** start Records provided **

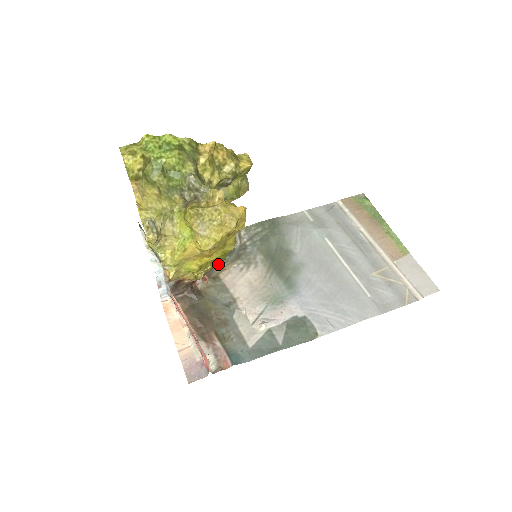
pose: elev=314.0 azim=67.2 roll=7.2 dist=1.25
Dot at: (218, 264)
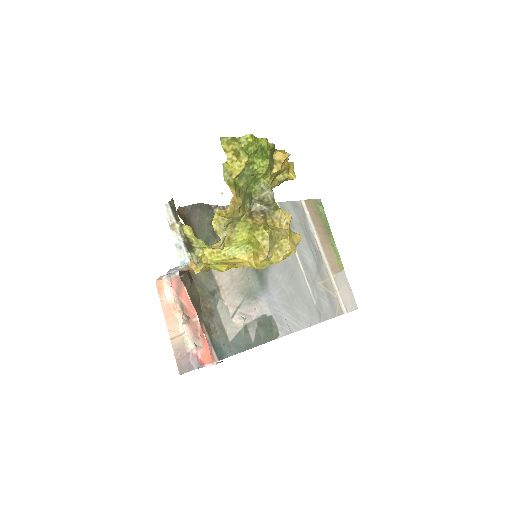
Dot at: (206, 244)
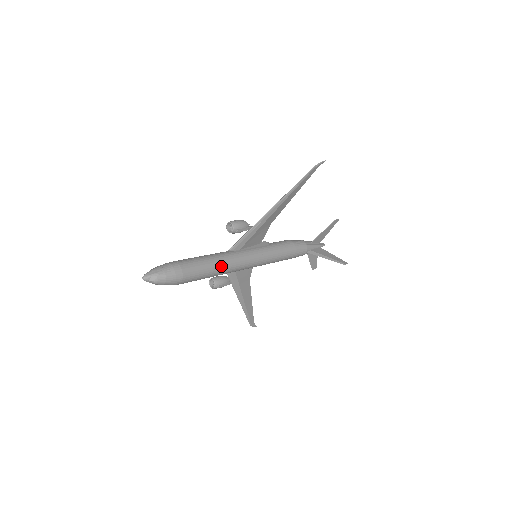
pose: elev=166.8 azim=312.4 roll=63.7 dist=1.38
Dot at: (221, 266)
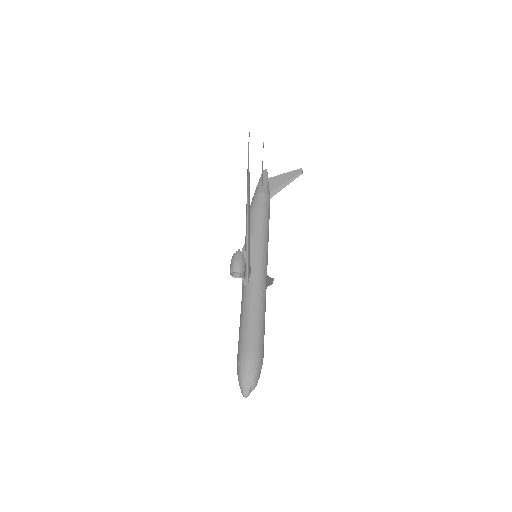
Dot at: (263, 306)
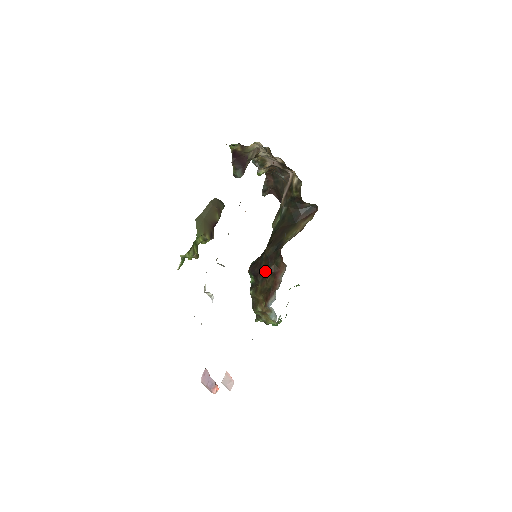
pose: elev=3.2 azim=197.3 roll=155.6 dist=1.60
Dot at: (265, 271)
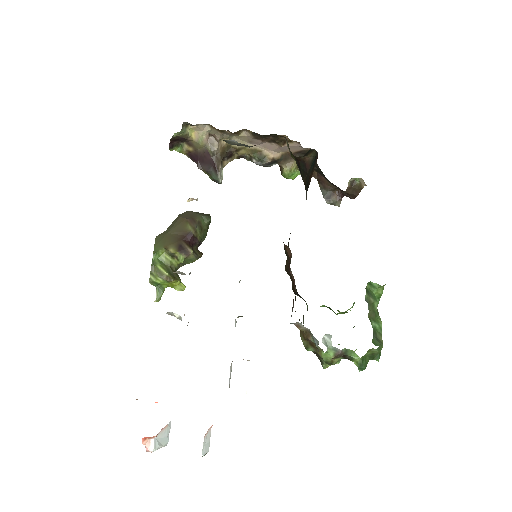
Dot at: occluded
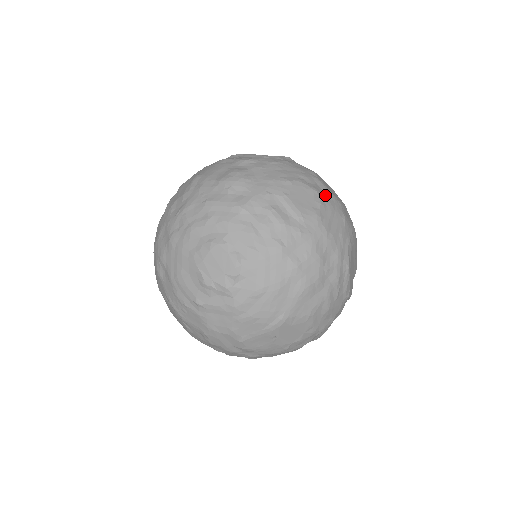
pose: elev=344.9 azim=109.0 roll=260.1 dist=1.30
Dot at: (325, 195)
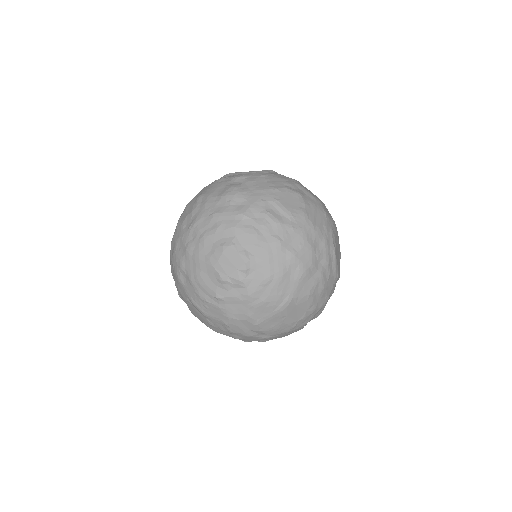
Dot at: (307, 197)
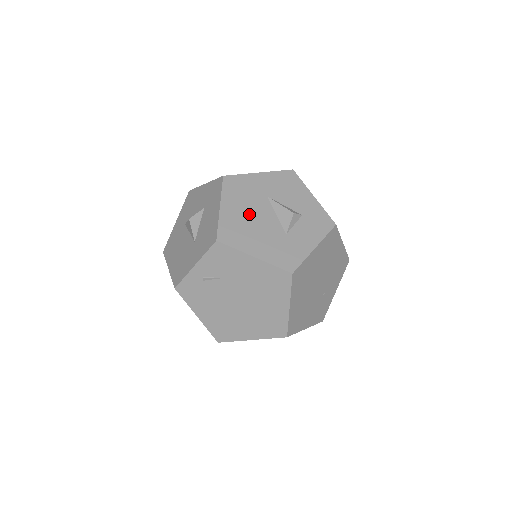
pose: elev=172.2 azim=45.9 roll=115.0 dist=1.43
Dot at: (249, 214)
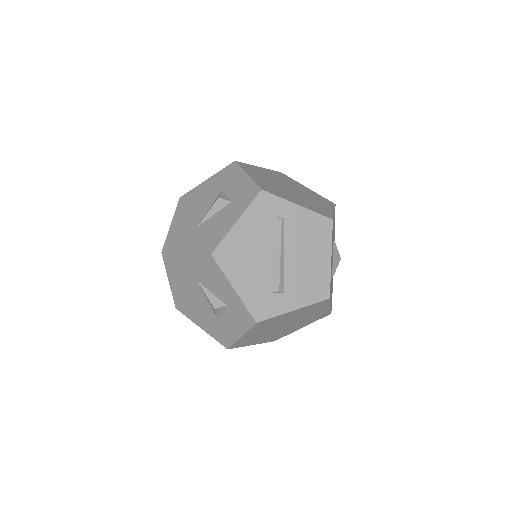
Dot at: (188, 293)
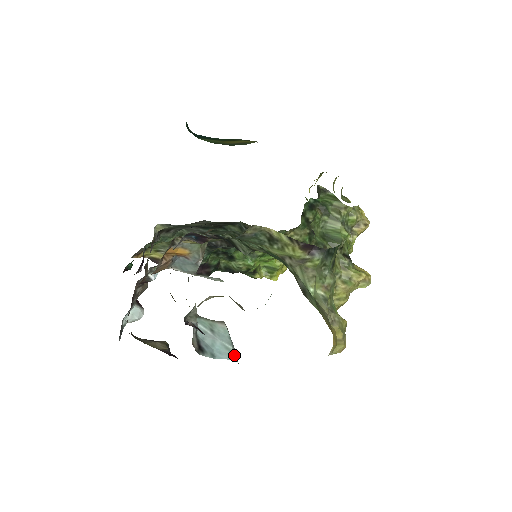
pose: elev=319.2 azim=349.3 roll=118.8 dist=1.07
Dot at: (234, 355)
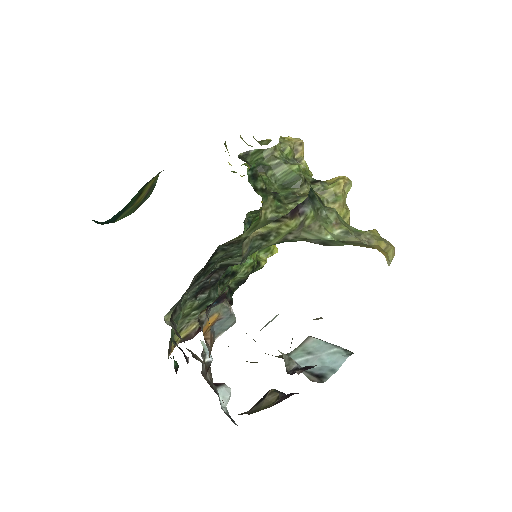
Dot at: (345, 352)
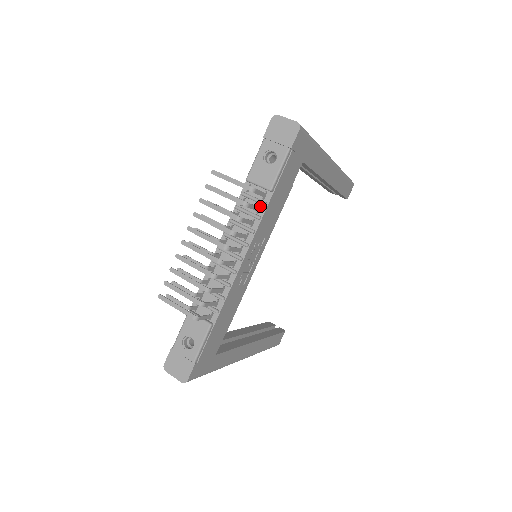
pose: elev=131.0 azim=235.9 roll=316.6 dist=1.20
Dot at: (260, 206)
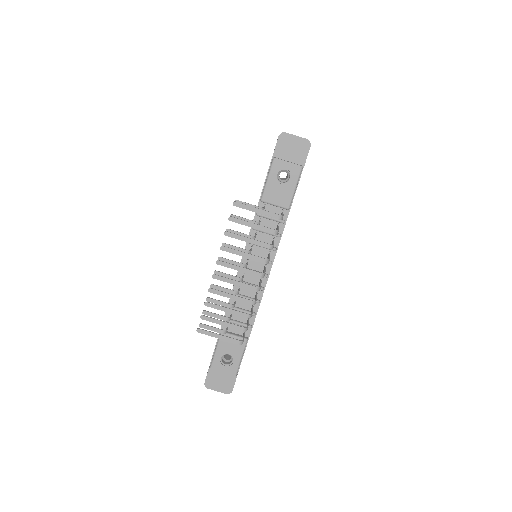
Dot at: (279, 224)
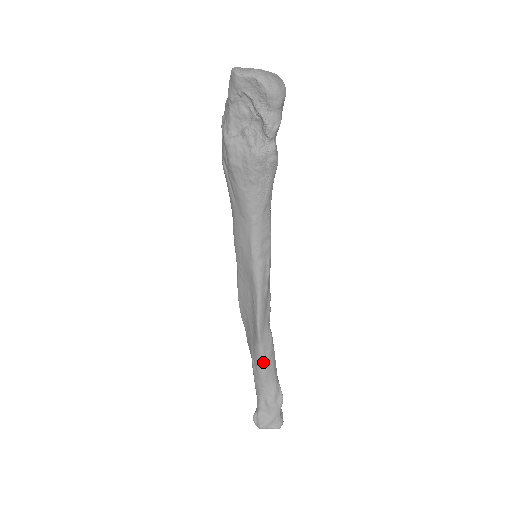
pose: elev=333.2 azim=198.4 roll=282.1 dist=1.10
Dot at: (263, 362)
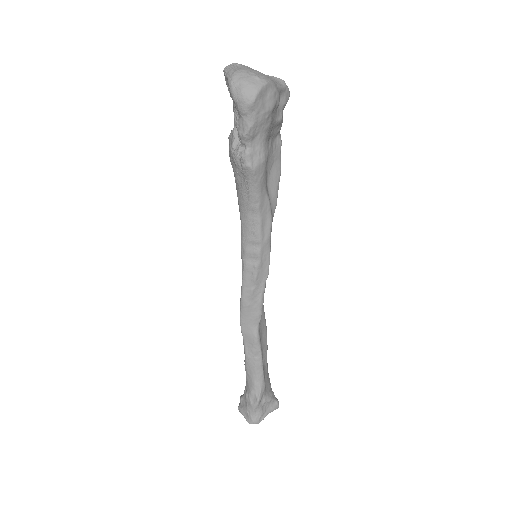
Dot at: (245, 355)
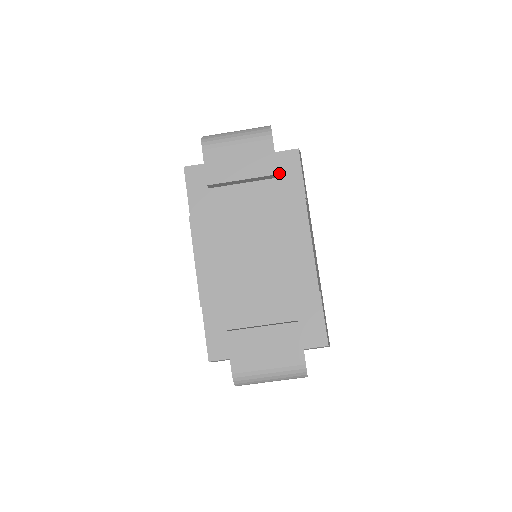
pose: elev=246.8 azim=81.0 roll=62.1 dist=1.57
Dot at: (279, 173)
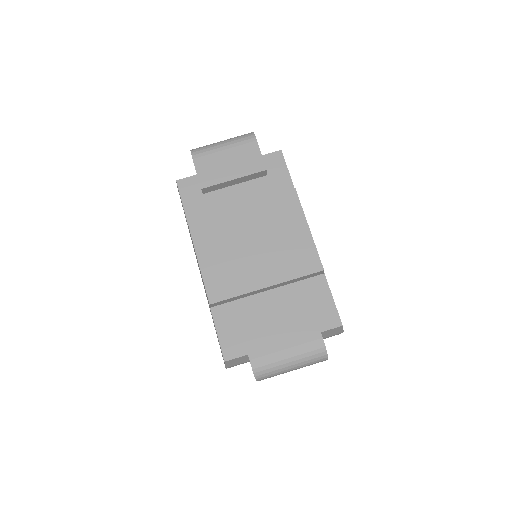
Dot at: (267, 173)
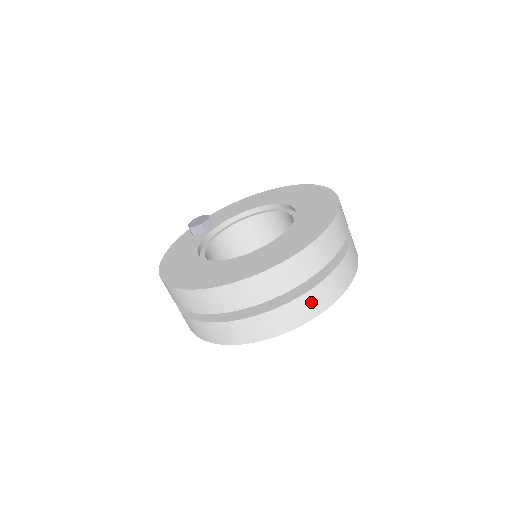
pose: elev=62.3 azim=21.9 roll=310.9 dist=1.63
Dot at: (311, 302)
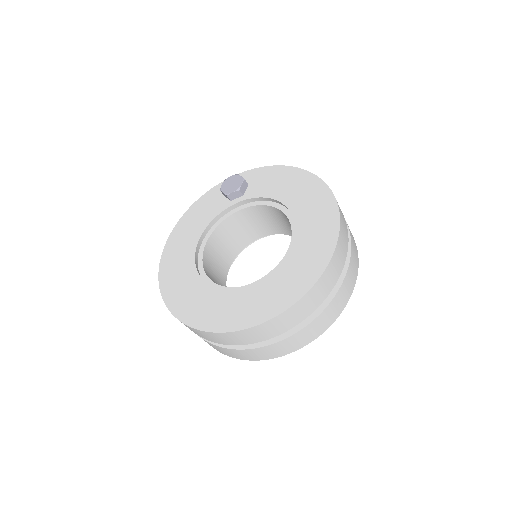
Dot at: (238, 354)
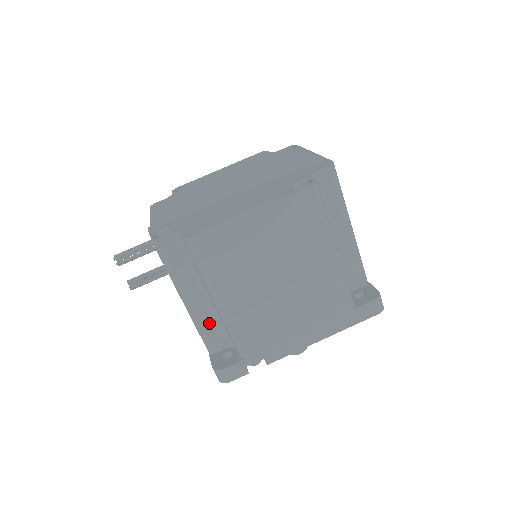
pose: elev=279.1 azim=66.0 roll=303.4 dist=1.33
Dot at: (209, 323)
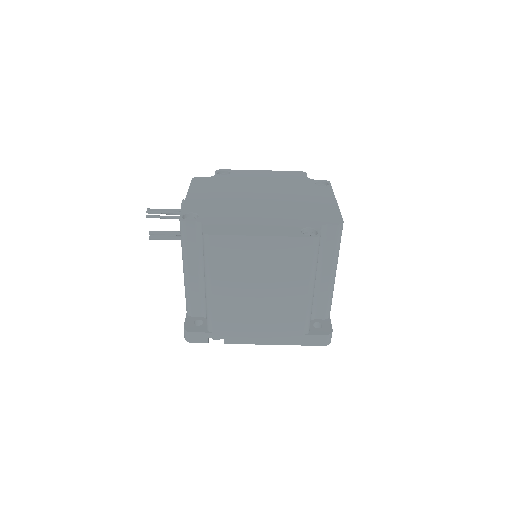
Dot at: (196, 294)
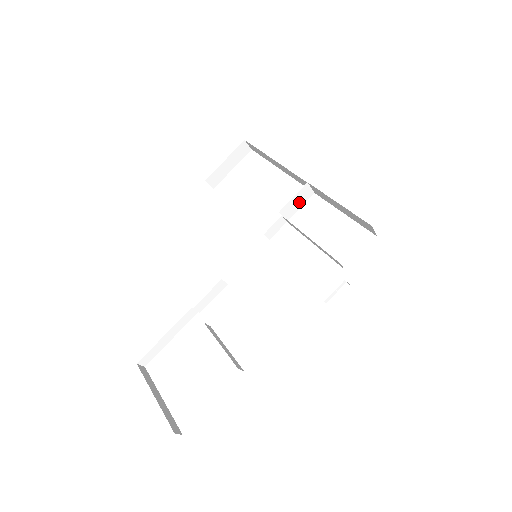
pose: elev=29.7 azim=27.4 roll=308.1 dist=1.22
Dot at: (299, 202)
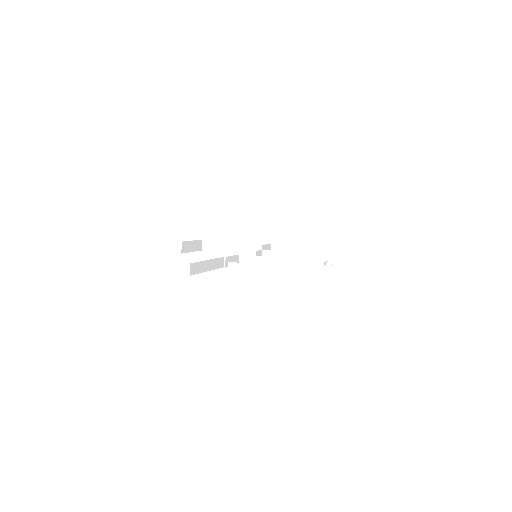
Dot at: occluded
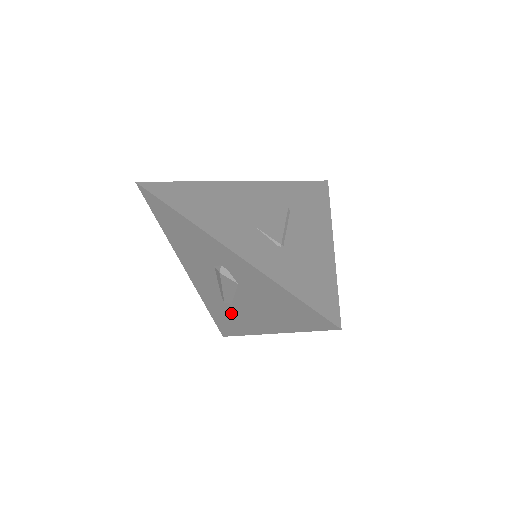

** end Records provided **

■ **Task to complete**:
Transfer the part of the rows that opens with the line containing "pose: elev=172.2 azim=45.9" and closes with the end of the rows, adding 55 to each coordinate in the answers (the dot's place in the second view) and keeping all other lines unchanged. Leave the pictures out.

■ **Solution to this task**:
pose: elev=172.2 azim=45.9 roll=115.0 dist=1.43
Dot at: (249, 214)
Dot at: (243, 348)
pose: elev=319.2 azim=349.3 roll=118.8 dist=1.07
Dot at: (234, 355)
Dot at: (400, 407)
pose: elev=131.0 azim=235.9 roll=316.6 dist=1.20
Dot at: (260, 206)
Dot at: (334, 279)
pose: elev=333.2 azim=198.4 roll=282.1 dist=1.10
Dot at: (263, 362)
Dot at: (300, 410)
pose: elev=246.8 azim=81.0 roll=62.1 dist=1.57
Dot at: (279, 173)
Dot at: (322, 228)
pose: elev=62.3 azim=21.9 roll=310.9 dist=1.63
Dot at: (311, 302)
Dot at: (293, 409)
pose: elev=279.1 azim=66.0 roll=303.4 dist=1.33
Dot at: (209, 323)
Dot at: (251, 349)
pose: elev=29.7 azim=27.4 roll=308.1 dist=1.22
Dot at: (299, 202)
Dot at: occluded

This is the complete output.